Extend the help text on inventory value adjustments, picking up right after its final sentence.

§ **Supplied text**:
□ □ □ □

Value adjustments are used to change the value (cost) of your Items. Value is defined as Quantity multiplied by Cost. Therefore, if an item's value changes without changing its quantity, the cost is also changed. Value Adjustments might be used to reduce value of obsolete inventory or add costs for additional costs not included on the purchase order (e.g. freight). To add a value adjustment click Warehouse --> New Value Adjustment. You can also create a value adjustment directly from Receiving Doc and Transfer (see below). When working with Value Adjustments please keep the following points in mind:
Value adjustment are DATE specific. You should pick the Adj. Date BEFORE adding items. Once you start adding items you will not be able to change the Adj. Date.
The Account you use should NOT be an inventory asset account.
The Old Value is the All Order FIFO cost as of the Adj Date and not the QuickBooks average cost although when you Send to QB, All Orders will adjust the average cost appropriately.
The Quantity represent Quantity owned as of the Adj. Date. See understanding quantities in All Orders.
When created the warehouse menu the amount will adjust the cost of all the items but when created from a Receiving Doc or Transfer the amount will only be applied to the cost on those transactions.

□ □ □ □

§ **Supplied information**:

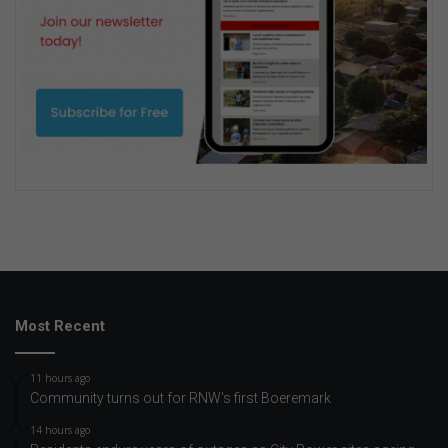
Most Recent
11 hours ago
Community turns out for RNW's first Boeremark
14 hours ago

□ □ □ □

§ **Response box**:
To complete the value adjustment add items and edit either the Amount of New Value columns. Repeat for all the items you want to adjust then click 'Save'.
To see the effects of your value adjustment run the Inventory Valuation or Inventory Ledger reports.
As mentioned earlier one of the reasons to use the value adjustment is to add cost to items after the originating transaction has been completed.
Consider the following examples:
ABC, Inc. pays duty on imported products. It receives the product on January 11, 2009 and enters the Vendor Bill accordingly. On January 15, 2009, ABC receives a bill from the freight forwarder and wants to reflect the cost of duty in inventory.
The first is to receive the items as usual with the Receiving Doc as show in the following image.
Now click the 'Add Costs' button and the following dialog will appear:
On this dialog I enter the vendor and the amount of the duty bill. I then need to decide the allocation basis of the amount. You can select Cost, Volume,Weight or Quantity. When complete click OK a value adjustment is generated with the amount automatically allocated. Note also that the Quantity and Old Value come directly from the Receiving Doc. (Note if the Receiving Doc was in foreign currency then the Old Value will be converted to your home currency)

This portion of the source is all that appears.